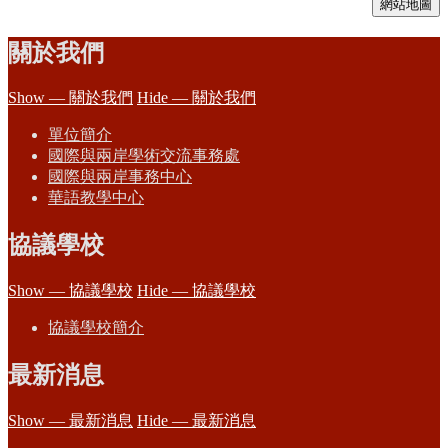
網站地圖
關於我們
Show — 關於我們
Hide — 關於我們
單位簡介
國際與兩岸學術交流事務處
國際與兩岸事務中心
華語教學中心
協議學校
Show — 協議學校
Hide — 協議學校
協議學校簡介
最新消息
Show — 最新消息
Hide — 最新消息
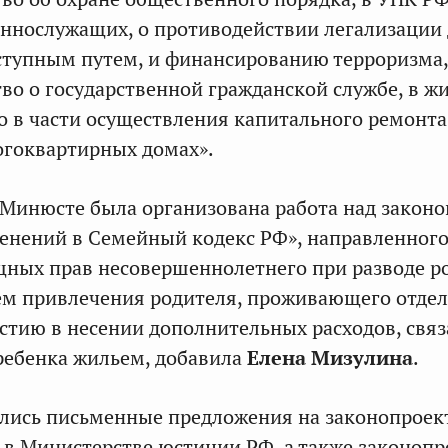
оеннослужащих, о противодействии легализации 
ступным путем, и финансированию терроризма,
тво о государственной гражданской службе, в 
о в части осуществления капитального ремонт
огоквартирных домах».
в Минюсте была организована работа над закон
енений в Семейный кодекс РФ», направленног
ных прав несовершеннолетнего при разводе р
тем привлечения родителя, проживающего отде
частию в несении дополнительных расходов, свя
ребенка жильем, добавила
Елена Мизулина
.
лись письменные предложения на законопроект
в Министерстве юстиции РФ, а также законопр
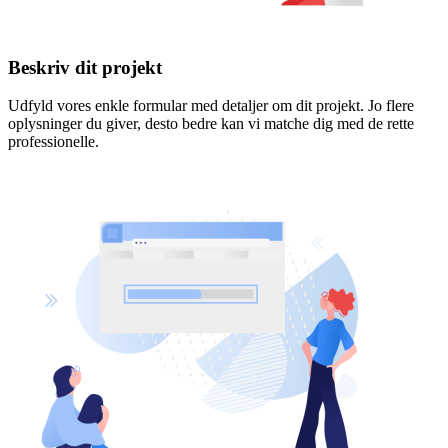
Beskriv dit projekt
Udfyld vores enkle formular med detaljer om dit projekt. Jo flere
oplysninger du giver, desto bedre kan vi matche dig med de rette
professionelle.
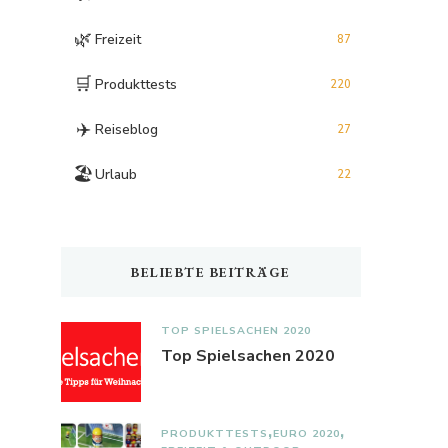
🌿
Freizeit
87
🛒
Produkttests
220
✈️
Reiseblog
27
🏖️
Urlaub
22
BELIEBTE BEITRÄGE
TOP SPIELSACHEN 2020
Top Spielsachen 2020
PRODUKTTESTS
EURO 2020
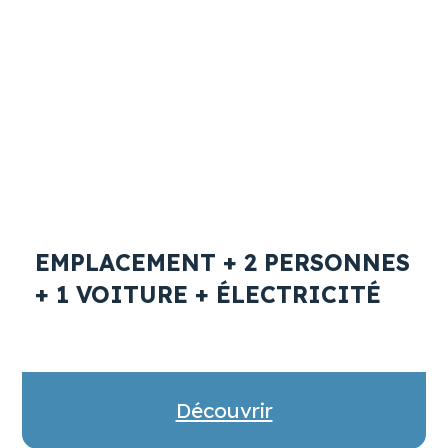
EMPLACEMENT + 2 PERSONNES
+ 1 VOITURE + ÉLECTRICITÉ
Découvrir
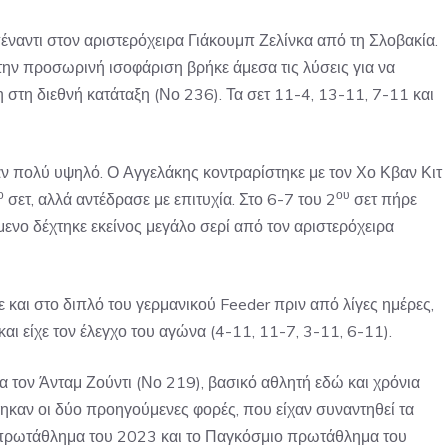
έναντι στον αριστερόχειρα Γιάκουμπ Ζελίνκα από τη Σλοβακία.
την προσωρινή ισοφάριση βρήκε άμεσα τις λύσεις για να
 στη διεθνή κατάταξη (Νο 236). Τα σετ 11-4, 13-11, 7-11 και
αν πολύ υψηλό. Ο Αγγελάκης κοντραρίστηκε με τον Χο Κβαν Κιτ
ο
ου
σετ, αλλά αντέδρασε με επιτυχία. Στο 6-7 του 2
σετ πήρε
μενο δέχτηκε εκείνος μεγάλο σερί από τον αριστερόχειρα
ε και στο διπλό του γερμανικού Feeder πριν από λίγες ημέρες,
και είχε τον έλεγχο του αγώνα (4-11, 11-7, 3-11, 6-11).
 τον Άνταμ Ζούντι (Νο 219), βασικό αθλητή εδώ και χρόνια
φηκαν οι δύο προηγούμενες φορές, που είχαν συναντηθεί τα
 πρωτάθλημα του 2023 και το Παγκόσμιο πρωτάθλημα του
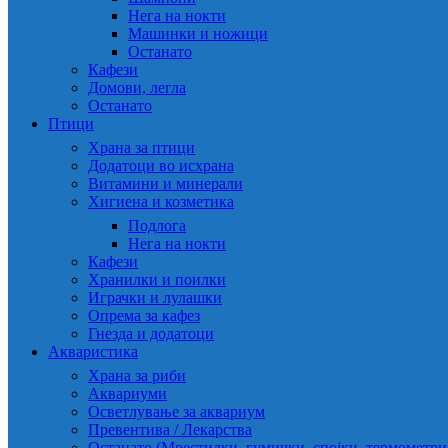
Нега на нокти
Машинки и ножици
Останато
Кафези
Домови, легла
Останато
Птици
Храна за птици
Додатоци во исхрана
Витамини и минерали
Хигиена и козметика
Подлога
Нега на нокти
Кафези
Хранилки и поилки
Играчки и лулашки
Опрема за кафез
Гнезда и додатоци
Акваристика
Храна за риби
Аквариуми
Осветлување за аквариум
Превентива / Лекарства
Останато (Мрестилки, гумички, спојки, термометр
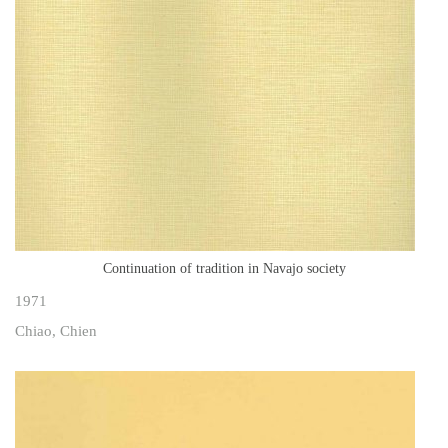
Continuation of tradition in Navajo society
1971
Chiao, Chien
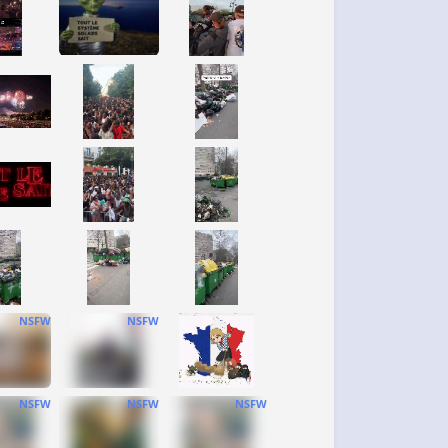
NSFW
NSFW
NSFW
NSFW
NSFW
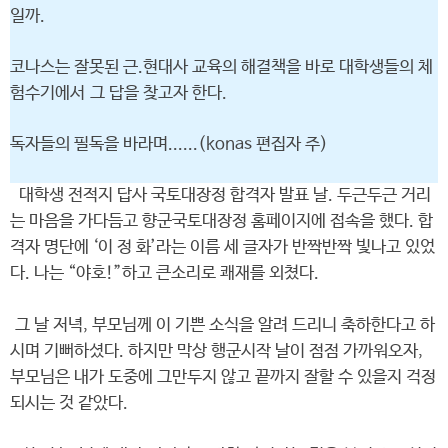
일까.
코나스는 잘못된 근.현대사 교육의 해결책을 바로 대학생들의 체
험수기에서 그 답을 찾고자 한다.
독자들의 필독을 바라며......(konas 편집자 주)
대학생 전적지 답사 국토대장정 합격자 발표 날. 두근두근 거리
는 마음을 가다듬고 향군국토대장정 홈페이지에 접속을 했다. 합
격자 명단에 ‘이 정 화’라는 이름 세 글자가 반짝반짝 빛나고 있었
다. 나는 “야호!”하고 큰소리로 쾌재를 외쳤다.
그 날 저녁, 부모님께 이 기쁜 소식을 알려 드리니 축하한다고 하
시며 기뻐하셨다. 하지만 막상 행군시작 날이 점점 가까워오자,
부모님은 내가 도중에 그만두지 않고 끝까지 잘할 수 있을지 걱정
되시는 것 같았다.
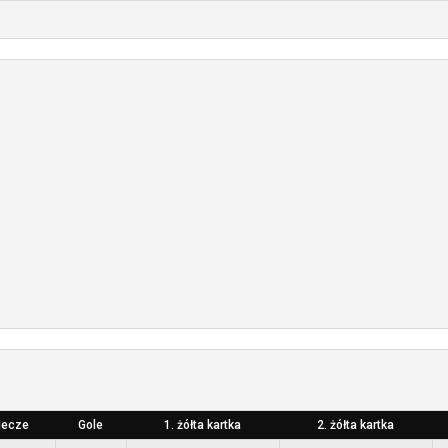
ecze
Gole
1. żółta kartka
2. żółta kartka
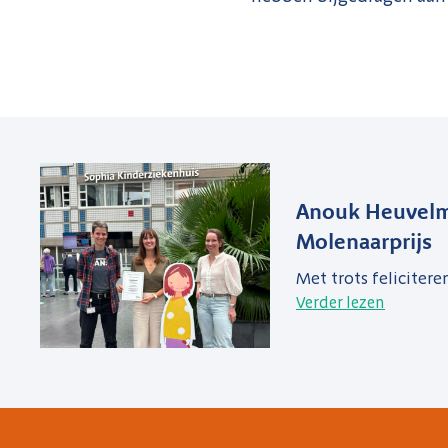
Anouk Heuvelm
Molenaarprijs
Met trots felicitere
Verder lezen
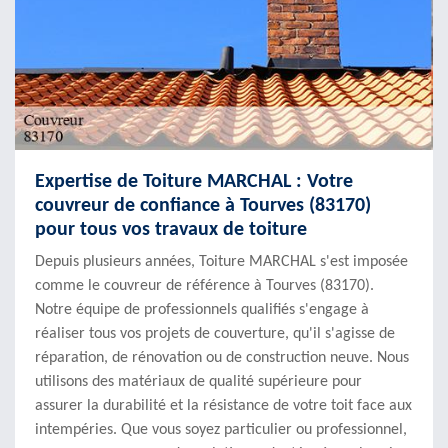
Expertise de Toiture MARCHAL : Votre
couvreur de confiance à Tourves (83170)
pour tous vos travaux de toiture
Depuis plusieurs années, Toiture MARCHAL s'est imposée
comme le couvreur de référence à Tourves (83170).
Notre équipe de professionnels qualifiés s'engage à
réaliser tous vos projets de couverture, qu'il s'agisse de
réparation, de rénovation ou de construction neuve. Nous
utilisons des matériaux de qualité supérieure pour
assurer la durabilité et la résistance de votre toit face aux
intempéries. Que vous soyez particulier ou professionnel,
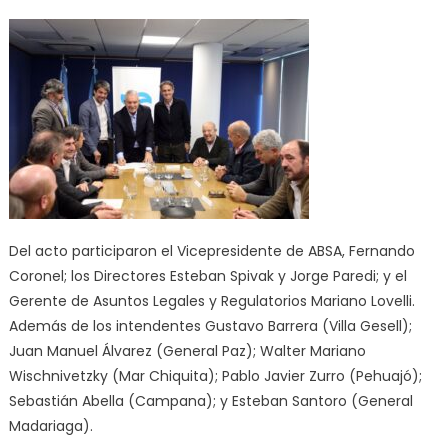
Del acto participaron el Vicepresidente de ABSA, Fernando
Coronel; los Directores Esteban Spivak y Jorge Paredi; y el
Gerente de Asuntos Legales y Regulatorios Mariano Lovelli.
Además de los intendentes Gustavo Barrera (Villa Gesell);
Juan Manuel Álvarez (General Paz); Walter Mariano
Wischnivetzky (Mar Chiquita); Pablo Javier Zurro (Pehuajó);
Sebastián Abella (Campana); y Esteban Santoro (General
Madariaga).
########################################
§ Directive: Rewrite the text read from every picture in the data above as one numbered list, one line per item, with blank lines omitted. Leave out the pictures themselves.

§ Response for this exercise:
1. 網站地圖
2. 關於我們
3. Show — 關於我們
4. Hide — 關於我們
5. 單位簡介
6. 國際與兩岸學術交流事務處
7. 國際與兩岸事務中心
8. 華語教學中心
9. 協議學校
10. Show — 協議學校
11. Hide — 協議學校
12. 協議學校簡介
13. 最新消息
14. Show — 最新消息
15. Hide — 最新消息
16. оеннослужащих, о противодействии легализации 
17. ступным путем, и финансированию терроризма,
18. тво о государственной гражданской службе, в 
19. о в части осуществления капитального ремонт
20. огоквартирных домах».
21. в Минюсте была организована работа над закон
22. енений в Семейный кодекс РФ», направленног
23. ных прав несовершеннолетнего при разводе р
24. тем привлечения родителя, проживающего отде
25. частию в несении дополнительных расходов, свя
26. ребенка жильем, добавила
27. Елена Мизулина
28. .
29. лись письменные предложения на законопроект
30. в Министерстве юстиции РФ, а также законопр
31. Beskriv dit projekt
32. Udfyld vores enkle formular med detaljer om dit projekt. Jo flere
33. oplysninger du giver, desto bedre kan vi matche dig med de rette
34. professionelle.
35. 🌿
36. Freizeit
37. 87
38. 🛒
39. Produkttests
40. 220
41. ✈️
42. Reiseblog
43. 27
44. 🏖️
45. Urlaub
46. 22
47. BELIEBTE BEITRÄGE
48. TOP SPIELSACHEN 2020
49. Top Spielsachen 2020
50. PRODUKTTESTS
51. EURO 2020
52. EMPLACEMENT + 2 PERSONNES
53. + 1 VOITURE + ÉLECTRICITÉ
54. Découvrir
55. έναντι στον αριστερόχειρα Γιάκουμπ Ζελίνκα από τη Σλοβακία.
56. την προσωρινή ισοφάριση βρήκε άμεσα τις λύσεις για να
57.  στη διεθνή κατάταξη (Νο 236). Τα σετ 11-4, 13-11, 7-11 και
58. αν πολύ υψηλό. Ο Αγγελάκης κοντραρίστηκε με τον Χο Κβαν Κιτ
59. ο
60. ου
61. σετ, αλλά αντέδρασε με επιτυχία. Στο 6-7 του 2
62. σετ πήρε
63. μενο δέχτηκε εκείνος μεγάλο σερί από τον αριστερόχειρα
64. ε και στο διπλό του γερμανικού Feeder πριν από λίγες ημέρες,
65. και είχε τον έλεγχο του αγώνα (4-11, 11-7, 3-11, 6-11).
66.  τον Άνταμ Ζούντι (Νο 219), βασικό αθλητή εδώ και χρόνια
67. φηκαν οι δύο προηγούμενες φορές, που είχαν συναντηθεί τα
68.  πρωτάθλημα του 2023 και το Παγκόσμιο πρωτάθλημα του
69. Нега на нокти
70. Машинки и ножици
71. Останато
72. Кафези
73. Домови, легла
74. Останато
75. Птици
76. Храна за птици
77. Додатоци во исхрана
78. Витамини и минерали
79. Хигиена и козметика
80. Подлога
81. Нега на нокти
82. Кафези
83. Хранилки и поилки
84. Играчки и лулашки
85. Опрема за кафез
86. Гнезда и додатоци
87. Акваристика
88. Храна за риби
89. Аквариуми
90. Осветлување за аквариум
91. Превентива / Лекарства
92. Останато (Мрестилки, гумички, спојки, термометр
93. Continuation of tradition in Navajo society
94. 1971
95. Chiao, Chien
96. NSFW
97. NSFW
98. NSFW
99. NSFW
100. NSFW
101. 일까.
102. 코나스는 잘못된 근.현대사 교육의 해결책을 바로 대학생들의 체
103. 험수기에서 그 답을 찾고자 한다.
104. 독자들의 필독을 바라며......(konas 편집자 주)
105. 대학생 전적지 답사 국토대장정 합격자 발표 날. 두근두근 거리
106. 는 마음을 가다듬고 향군국토대장정 홈페이지에 접속을 했다. 합
107. 격자 명단에 ‘이 정 화’라는 이름 세 글자가 반짝반짝 빛나고 있었
108. 다. 나는 “야호!”하고 큰소리로 쾌재를 외쳤다.
109. 그 날 저녁, 부모님께 이 기쁜 소식을 알려 드리니 축하한다고 하
110. 시며 기뻐하셨다. 하지만 막상 행군시작 날이 점점 가까워오자,
111. 부모님은 내가 도중에 그만두지 않고 끝까지 잘할 수 있을지 걱정
112. 되시는 것 같았다.
113. ecze
114. Gole
115. 1. żółta kartka
116. 2. żółta kartka
117. Anouk Heuvelm
118. Molenaarprijs
119. Met trots felicitere
120. Verder lezen
121. Expertise de Toiture MARCHAL : Votre
122. couvreur de confiance à Tourves (83170)
123. pour tous vos travaux de toiture
124. Depuis plusieurs années, Toiture MARCHAL s'est imposée
125. comme le couvreur de référence à Tourves (83170).
126. Notre équipe de professionnels qualifiés s'engage à
127. réaliser tous vos projets de couverture, qu'il s'agisse de
128. réparation, de rénovation ou de construction neuve. Nous
129. utilisons des matériaux de qualité supérieure pour
130. assurer la durabilité et la résistance de votre toit face aux
131. intempéries. Que vous soyez particulier ou professionnel,
132. Del acto participaron el Vicepresidente de ABSA, Fernando
133. Coronel; los Directores Esteban Spivak y Jorge Paredi; y el
134. Gerente de Asuntos Legales y Regulatorios Mariano Lovelli.
135. Además de los intendentes Gustavo Barrera (Villa Gesell);
136. Juan Manuel Álvarez (General Paz); Walter Mariano
137. Wischnivetzky (Mar Chiquita); Pablo Javier Zurro (Pehuajó);
138. Sebastián Abella (Campana); y Esteban Santoro (General
139. Madariaga).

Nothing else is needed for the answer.